Bancada de Alagoas na Câmara vota a favor da PEC da Blindagem; apenas dois são contrários

Proposta que amplia proteção judicial de parlamentares foi aprovada e segue para o Senado

Por Redação
Publicado em
Câmara aprovou a "PEC da Blindagem" na noite desta terça-feira (16) - Foto: Kayo Magalhães / Câmara dos Deputados

A Câmara dos Deputados aprovou nesta terça-feira (16) a Proposta de Emenda à Constituição (PEC) 3/2021, conhecida como PEC da Blindagem, que amplia significativamente a proteção judicial de deputados e senadores. A proposta passou em dois turnos, com 353 e 344 votos favoráveis, respectivamente, e contou com o apoio majoritário da bancada federal de Alagoas.

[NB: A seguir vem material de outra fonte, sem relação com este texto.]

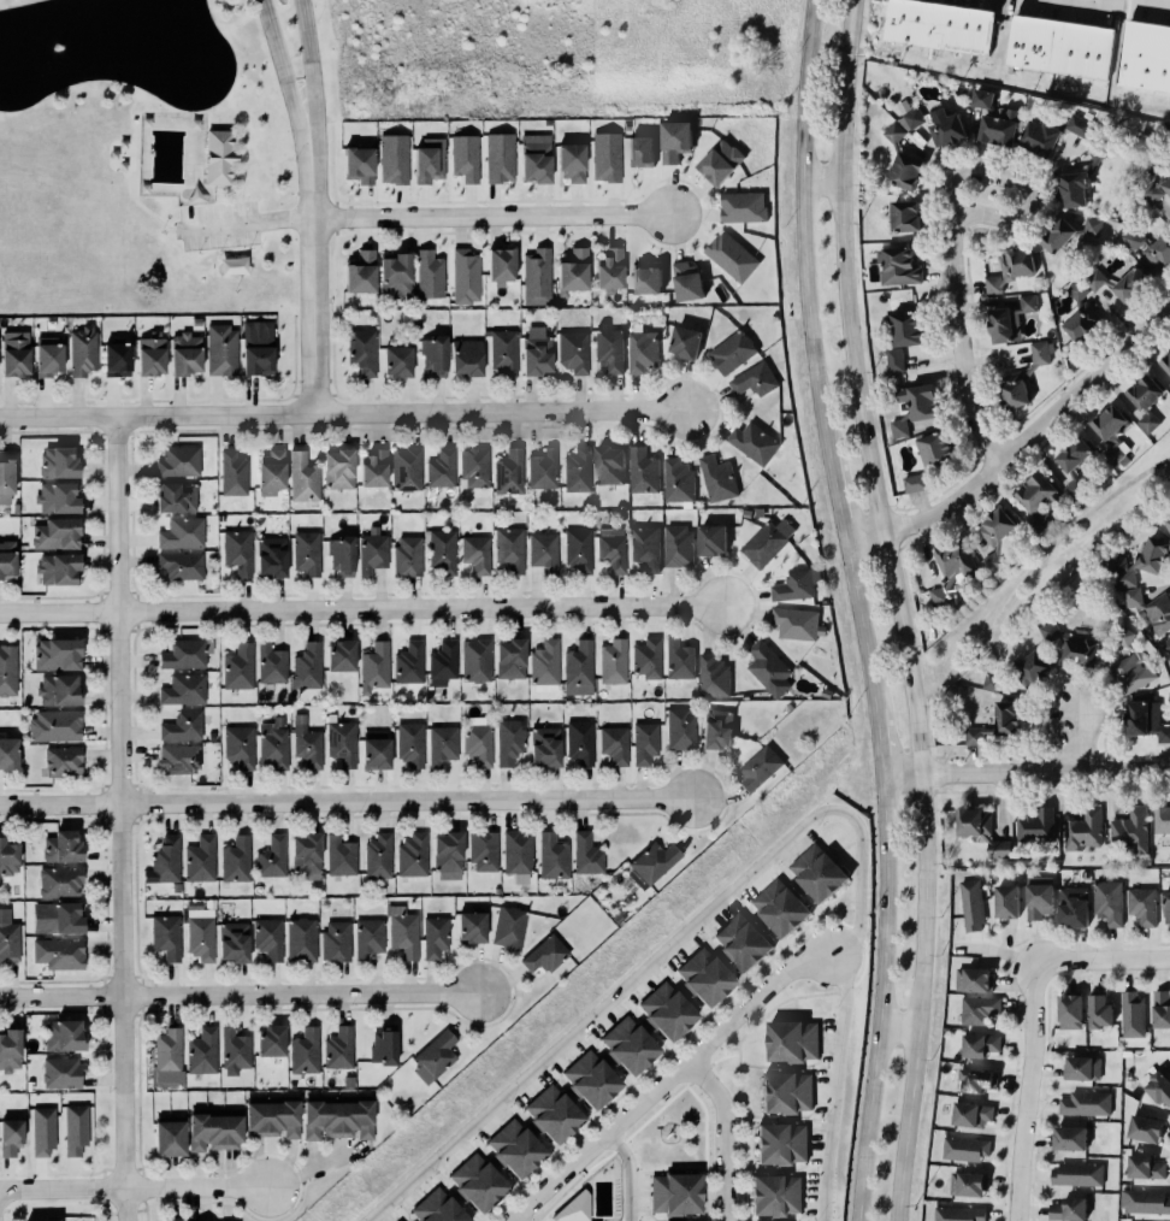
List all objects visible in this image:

Dos nove representantes alagoanos, cinco votaram a favor da proposta em ambos os turnos: Arthur Lira (PP), Delegado Fabio Costa (PP), Isnaldo Bulhões Jr. (MDB), Luciano Amaral (PSD) e Marx Beltrão (PP). Apenas Paulão (PT) e Daniel Barbosa (PP) votaram contra. Alfredo Gaspar (União) e Rafael Brito (MDB) não compareceram à sessão.

A votação revelou um cenário de divisão partidária em todo o país. O PT, partido do presidente Lula, mostrou fissuras internas: enquanto a maioria foi contra, 12 deputados petistas votaram a favor da blindagem. Partidos como PL e Republicanos apresentaram apoio unânime à proposta. Por outro lado, PSOL e PCdoB votaram integralmente contra a PEC.

O que muda com a PEC da Blindagem?

A proposta altera regras processuais para parlamentares, restringindo hipóteses de prisão e afastamento do cargo. Os principais pontos aprovados são:

  • Autorização para Processar: Antes de abrir uma ação penal contra um parlamentar, o Supremo Tribunal Federal (STF) precisará pedir autorização à Casa legislativa (Câmara ou Senado).
  • Votação Secreta: A decisão será tomada por votação secreta e exigirá o aval da maioria absoluta dos deputados ou senadores, em um prazo de até 90 dias.
  • Prisão em Flagrante: Em caso de prisão em flagrante por crime inafiançável, a Casa legislativa terá 24 horas para, também em votação secreta, decidir pela manutenção ou relaxamento da prisão.

Defensores da PEC, como a maioria da liderança da Câmara, argumentam que a medida restabelece prerrogativas originais da Constituição de 1988. No entanto, críticos afirmam que na verdade se trata de uma "blindagem" sem precedentes, que pode dificultar o combate à impunidade.

Próximos Passos

A PEC agora segue para análise do Senado Federal, onde precisará ser aprovada em dois turnos e obter pelo menos 49 votos favoráveis em cada um deles para ser promulgada.